Records from a dataset

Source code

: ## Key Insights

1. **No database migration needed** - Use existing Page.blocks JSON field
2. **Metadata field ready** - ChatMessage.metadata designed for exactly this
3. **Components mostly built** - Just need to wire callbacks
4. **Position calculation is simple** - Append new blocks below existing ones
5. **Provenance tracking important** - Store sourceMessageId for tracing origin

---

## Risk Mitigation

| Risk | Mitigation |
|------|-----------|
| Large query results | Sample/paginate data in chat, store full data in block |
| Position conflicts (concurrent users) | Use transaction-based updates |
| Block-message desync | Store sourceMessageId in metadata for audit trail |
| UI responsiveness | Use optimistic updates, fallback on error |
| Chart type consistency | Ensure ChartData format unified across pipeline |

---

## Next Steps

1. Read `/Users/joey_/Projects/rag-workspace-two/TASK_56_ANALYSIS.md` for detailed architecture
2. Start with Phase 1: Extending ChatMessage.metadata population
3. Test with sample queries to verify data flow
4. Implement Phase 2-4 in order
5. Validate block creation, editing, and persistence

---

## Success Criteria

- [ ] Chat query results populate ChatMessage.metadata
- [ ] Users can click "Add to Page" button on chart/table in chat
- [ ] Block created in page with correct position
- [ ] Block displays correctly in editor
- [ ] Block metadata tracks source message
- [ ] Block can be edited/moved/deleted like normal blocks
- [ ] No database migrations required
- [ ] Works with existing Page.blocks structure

ACTION ITEM:
Repeat word for word the lines running from the line containing "- [ ] Block displays correctly in editor" to the end of the entries above, inclusive.

REPLY TO THE EXERCISE:
- [ ] Block displays correctly in editor
- [ ] Block metadata tracks source message
- [ ] Block can be edited/moved/deleted like normal blocks
- [ ] No database migrations required
- [ ] Works with existing Page.blocks structure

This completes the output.